KCL and KVL will work. And they will give same answer you get by simplifying the circuit in the iterative approach you started. I suggest working it both ways, it'll do wonders for your confidence in both methods.

redraw the circuit after each simplification. Plan on using quite a bit of paper, and be very neat about your sketches.

1st simplification - replace those two horizontal 12's with a vertical 6, as we discussed earlier
2nd simplification - replace that vertical 6 and the vertical 4 above it with a vertical 10.

now start working from right , like you did.
3nd simplification - replace the rightmost vertical 10 and horizontal 2 with a vertical 12
4th simplification -that vertical 12 and vertical 24 are in parallel, replace them with a single vertical 8
5th simplification - That 8 and the horizontal 2 are in series, replace them with a vertical 10.
6th simplification - replace the two vertical 10's with a vertical 5

Now you have a simple circuit - two resistors in series, totalling 12 ohms, across a 24 volt source.

So you know voltage at the junction of the two resistors, looks to me like ten volts which means two amps through Mr 7..

Now work backward, un-simplifying your circuit in reverse order we simplified it.
You will see voltage at every point appear unambiguously as you go.

Having done that, it would be wise to solve the problem using both node voltage and mesh current approaches, just to build your skill.

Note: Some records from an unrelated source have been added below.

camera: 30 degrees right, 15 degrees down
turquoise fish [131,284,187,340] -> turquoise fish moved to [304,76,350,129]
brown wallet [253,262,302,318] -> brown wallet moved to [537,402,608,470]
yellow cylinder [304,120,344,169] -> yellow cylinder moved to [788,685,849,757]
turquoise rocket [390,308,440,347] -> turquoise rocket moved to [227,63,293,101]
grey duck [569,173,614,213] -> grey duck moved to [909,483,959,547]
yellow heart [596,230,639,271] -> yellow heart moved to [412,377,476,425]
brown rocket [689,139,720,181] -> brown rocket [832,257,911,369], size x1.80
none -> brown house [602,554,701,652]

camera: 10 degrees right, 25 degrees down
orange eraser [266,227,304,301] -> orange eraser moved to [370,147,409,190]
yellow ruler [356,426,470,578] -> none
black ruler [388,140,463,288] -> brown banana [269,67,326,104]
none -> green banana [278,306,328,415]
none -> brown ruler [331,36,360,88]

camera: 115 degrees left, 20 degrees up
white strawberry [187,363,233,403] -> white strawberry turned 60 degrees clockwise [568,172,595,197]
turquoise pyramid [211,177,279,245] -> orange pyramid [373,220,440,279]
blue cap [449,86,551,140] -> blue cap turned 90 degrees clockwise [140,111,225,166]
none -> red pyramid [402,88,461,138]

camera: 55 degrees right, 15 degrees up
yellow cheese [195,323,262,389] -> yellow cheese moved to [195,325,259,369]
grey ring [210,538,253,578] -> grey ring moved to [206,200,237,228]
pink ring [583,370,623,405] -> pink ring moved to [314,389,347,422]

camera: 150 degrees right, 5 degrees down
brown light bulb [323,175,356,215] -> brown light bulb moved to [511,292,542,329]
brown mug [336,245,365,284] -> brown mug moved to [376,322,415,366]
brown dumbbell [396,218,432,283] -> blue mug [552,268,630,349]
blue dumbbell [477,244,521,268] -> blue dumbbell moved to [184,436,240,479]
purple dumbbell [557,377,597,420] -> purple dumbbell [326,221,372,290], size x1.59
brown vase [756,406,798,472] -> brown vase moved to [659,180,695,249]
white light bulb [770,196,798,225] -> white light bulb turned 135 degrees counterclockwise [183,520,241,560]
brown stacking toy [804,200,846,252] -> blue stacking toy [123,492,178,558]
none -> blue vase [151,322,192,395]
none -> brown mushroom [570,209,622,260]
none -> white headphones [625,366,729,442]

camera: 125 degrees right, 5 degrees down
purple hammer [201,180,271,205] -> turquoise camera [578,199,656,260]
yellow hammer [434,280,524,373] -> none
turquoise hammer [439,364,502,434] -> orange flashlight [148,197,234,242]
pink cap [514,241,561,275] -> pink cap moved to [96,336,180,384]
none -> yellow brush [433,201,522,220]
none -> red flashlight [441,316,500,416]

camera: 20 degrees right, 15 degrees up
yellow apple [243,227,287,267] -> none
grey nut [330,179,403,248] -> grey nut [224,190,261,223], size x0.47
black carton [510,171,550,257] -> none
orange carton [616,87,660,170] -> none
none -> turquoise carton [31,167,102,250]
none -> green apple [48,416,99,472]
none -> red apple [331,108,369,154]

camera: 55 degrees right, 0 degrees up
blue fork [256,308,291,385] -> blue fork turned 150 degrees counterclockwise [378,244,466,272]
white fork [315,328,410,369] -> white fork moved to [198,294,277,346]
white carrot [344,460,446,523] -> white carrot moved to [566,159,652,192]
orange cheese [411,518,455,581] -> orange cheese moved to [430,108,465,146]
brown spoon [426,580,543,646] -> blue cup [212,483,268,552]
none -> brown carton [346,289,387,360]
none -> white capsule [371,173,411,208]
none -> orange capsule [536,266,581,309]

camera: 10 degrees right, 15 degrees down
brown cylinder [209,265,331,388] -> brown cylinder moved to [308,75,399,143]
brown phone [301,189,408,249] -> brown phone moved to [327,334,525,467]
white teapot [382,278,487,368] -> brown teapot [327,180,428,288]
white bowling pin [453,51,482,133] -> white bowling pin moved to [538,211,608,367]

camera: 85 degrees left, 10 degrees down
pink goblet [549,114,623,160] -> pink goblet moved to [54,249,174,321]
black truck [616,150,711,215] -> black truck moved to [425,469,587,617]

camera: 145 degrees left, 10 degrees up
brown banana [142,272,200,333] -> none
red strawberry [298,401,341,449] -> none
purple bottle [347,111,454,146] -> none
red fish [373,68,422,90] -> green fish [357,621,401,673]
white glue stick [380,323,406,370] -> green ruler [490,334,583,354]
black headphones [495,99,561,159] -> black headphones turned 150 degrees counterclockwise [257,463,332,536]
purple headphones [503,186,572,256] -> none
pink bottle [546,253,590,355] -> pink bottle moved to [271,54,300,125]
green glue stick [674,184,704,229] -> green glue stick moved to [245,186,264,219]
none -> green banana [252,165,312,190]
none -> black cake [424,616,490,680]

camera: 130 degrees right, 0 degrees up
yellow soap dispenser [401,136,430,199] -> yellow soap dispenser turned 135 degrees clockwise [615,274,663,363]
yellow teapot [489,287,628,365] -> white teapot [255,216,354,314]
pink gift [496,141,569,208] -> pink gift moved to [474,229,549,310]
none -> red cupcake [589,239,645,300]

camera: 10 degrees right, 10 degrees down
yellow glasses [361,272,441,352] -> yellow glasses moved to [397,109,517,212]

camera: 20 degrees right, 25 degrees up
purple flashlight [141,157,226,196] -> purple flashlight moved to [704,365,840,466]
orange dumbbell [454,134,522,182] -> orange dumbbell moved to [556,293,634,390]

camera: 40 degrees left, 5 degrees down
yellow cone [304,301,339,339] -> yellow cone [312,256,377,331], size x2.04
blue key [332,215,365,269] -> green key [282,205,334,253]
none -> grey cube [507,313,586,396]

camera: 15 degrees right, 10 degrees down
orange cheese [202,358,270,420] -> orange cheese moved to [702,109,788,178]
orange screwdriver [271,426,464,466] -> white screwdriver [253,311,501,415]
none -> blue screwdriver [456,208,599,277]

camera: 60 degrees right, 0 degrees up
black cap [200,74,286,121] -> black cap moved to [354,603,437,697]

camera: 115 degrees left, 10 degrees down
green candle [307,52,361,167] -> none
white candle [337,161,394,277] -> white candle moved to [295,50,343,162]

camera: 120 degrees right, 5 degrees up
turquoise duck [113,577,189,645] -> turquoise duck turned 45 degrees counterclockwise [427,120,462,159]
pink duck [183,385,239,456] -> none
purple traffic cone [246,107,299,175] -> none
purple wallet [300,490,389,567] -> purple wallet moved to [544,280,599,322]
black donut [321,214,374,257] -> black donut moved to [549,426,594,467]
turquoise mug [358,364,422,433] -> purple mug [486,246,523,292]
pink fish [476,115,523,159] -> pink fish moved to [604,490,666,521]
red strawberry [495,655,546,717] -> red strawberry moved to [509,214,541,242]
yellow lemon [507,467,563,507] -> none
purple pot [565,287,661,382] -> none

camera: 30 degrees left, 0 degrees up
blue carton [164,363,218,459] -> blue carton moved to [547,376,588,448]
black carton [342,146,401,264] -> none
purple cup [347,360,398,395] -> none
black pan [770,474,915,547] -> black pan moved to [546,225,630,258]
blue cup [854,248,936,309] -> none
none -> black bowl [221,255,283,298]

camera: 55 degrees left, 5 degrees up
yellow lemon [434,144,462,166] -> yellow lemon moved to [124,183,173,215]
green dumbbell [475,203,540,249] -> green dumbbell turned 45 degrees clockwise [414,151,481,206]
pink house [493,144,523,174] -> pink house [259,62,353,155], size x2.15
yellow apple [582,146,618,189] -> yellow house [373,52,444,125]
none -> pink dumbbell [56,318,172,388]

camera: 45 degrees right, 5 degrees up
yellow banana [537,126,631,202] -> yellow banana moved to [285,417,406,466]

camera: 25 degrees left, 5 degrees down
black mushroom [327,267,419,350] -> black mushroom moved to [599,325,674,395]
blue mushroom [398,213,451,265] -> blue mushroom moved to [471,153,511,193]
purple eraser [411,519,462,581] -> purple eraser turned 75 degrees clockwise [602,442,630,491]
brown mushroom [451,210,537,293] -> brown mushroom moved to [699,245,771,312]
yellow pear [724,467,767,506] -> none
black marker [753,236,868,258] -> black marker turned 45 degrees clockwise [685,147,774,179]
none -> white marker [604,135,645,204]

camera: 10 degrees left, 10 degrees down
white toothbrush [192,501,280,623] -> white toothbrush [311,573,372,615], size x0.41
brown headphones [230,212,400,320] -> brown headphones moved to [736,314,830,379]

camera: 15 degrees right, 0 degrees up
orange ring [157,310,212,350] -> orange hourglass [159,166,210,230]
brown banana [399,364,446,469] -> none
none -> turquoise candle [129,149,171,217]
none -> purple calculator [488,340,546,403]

You'll be expected to be able to do that when you go to work in industry.

When you get to point all 3 methods give you the same answer on first try, you are getting very good. Practice!

old jim

9. Feb 24, 2013

### doc2142

Wow I can't thank you enough you just showed me a very neat trick to simplifying some of those circuits. I wish my professor gives us pointers like this.

Those 2 12's were really giving me the problem but after I did what you told me, made the problem so much easier.

As for the Mesh I don't think we have gone over that yet, we are still in our first 2 weeks of our circuit analysis so I don't believe we need to know that yet. However, I will try to go over it and learn it.

I am at the end of my 2nd year in EE bachelor degree, and my next 2 years I heard the hardest so I should be coming here more often in the next 2 years to try and get help. The first 2 years where the calculus, electricity and magnetism and DFQ were easy, now off to the good hard stuff!

Again thanks again, you just added a whole new way for me to look at a problem.